If the perfect match was the last one examined, it would have taken over 16 years to arrive at the decision. Hillier also notes that most users now have a choice of around 90 different major service providers for which to choose. Suddenly, a company could be looking at near 1,500 years to get to an answer.

This is, of course, exactly the type of job that Big Data analytics is tailor-made to handle – and with CLOE it sets out to do just that over a limited set of questions: which service is best-suited to a workload, what is the best price for the workload, and which service provider is best for that job?

As it is a cloud-delivered service, Hillier claims that users can be signed up and saving money in a matter of hours. What is more he has started to see a jump in interest from the service providers themselves in re-selling CLOE as a service to their own customers:

Yes, we do have partnerships with service providers, and it is proving to be to their advantage even though it looks like they are telling customers how to reduce costs. But they are reducing costs by helping customers reduce the resources they consume. And that means they can take on more clients.
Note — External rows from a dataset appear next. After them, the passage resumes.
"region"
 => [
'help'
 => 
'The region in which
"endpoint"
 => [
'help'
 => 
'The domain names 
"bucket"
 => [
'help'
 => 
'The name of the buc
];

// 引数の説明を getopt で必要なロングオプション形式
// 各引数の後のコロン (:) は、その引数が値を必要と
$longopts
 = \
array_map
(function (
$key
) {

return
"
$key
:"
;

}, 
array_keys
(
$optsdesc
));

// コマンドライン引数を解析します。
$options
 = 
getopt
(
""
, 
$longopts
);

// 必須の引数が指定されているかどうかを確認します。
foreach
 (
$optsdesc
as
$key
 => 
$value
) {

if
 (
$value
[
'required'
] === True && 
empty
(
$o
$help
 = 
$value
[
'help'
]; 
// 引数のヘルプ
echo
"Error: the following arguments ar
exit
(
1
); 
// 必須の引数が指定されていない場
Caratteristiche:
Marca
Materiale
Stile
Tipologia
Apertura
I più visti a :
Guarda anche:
And they end up looking good.

CLOE analyses cloud usage patterns, enabling Densify to proactively make individual applications self-aware of their resource needs. – matching application needs to available cloud resources.  Unlike traditional cloud tools that focus on the bill but don't fix the underlying issue, Cloe goes to the heart of addressing the problem at the application and infrastructure layer.

It also couples analytics and machine learning techniques to build a detailed knowledge of available services and then compares them with the requirement s of the applications and workloads. The system can then work with both the self-aware data of the applications and whatever policy requirements are set by the user. This is particularly useful where the there are specific compliance or regulatory issues that need to be considered.
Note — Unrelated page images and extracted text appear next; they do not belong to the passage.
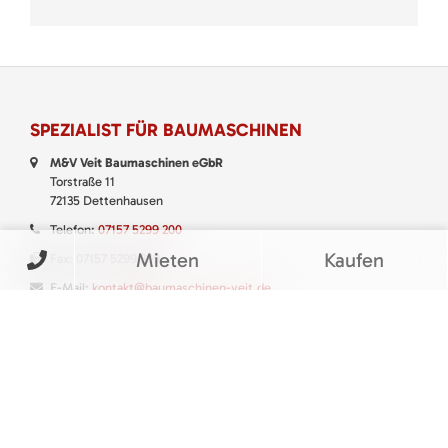
SPEZIALIST FÜR BAUMASCHINEN
M&V Veit Baumaschinen eGbR
Torstraße 11
72135 Dettenhausen
Telefon:
07157 5299 200
Mieten
Kaufen
Fax: 07157 5299 399
E-Mail:
kontakt@baumaschinen-veit.de
WhatsApp:
0151 61147777
QUALITÄT & SERVICE
Mit M&V Veit Baumaschinen eGbR aus Dettenhausen setzen Sie bei
Miete, Kauf und Service von Baumaschinen, Baugeräten sowie Klein-
und Gartengeräten immer auf den richtigen Partner.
This capability could make it particularly useful when users are working to port legacy applications to the cloud. Traditionally, developers have not had to consider what resources such workloads actually required, so long as they didn’t exceed the upper limits of the hardware available. As they move to operational environments where they can be shipped in and shipped out alongside other workloads, being profligate with resource specifications or claims can prove to be expensive and very wasteful.

So knowing exactly what resources the application requires, in terms of amount, type, and variations from the norm, makes the service providers’ jobs much easier, and the customers operational costs significantly lower. According to Hillier, CLOE’s Beta customers are are now averaging cost savings around the 40% mark on public cloud services.
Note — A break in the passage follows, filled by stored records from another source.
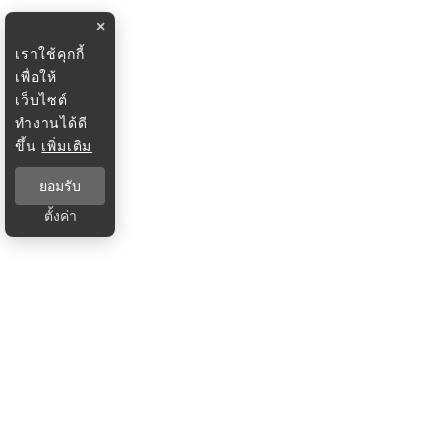
×
เราใช้คุกกี้
เพื่อให้
เว็บไซต์
ทำงานได้ดี
ขึ้น
เพิ่มเติม
ยอมรับ
ตั้งค่า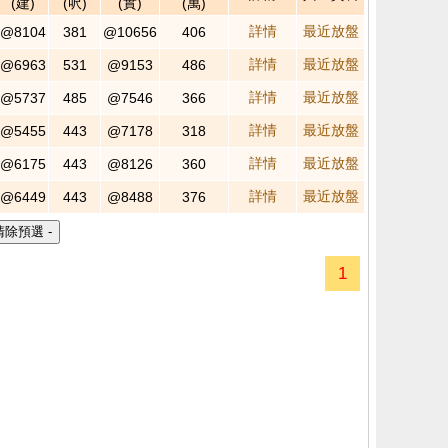
(建)
(呎)
(實)
(萬)
詳情
最近放盤
@8104
381
@10656
406
詳情
最近放盤
@6963
531
@9153
486
詳情
最近放盤
@5737
485
@7546
366
詳情
最近放盤
@5455
443
@7178
318
詳情
最近放盤
@6175
443
@8126
360
詳情
最近放盤
@6449
443
@8488
376
1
To help manage the implementation of the applications on a daily basis, Densify has a partnership with ServiceNow:

CLOE usually sends changes through a round trip to a service management environment such as ServiceNow, where it goes up stream to the manifest when changes need. The Densify app definition becomes the resource definition in the manifest.

There are still a number of options being considered for where manifests are held in the future. Hillier was not in a position to confirm anything, but one obvious contender would be using Kubernetes as the ultimate location. In this way, every application can then become virtualised and self-aware. He also didn’t demure from the suggestion that using Kubernetes could be the basis of a way to containerise any application in the future.

My take

Here is, at first sight, a rather mundane application, but it is in practice using analytics and machine learning to create a useful win:win for both users and service providers. The former can hope for faster, more reliable and above all cheaper services, while the latter can boost their resource utilisation, getting more and longer returns on their investments by reducing the amount of unwitting over resourcing by those users.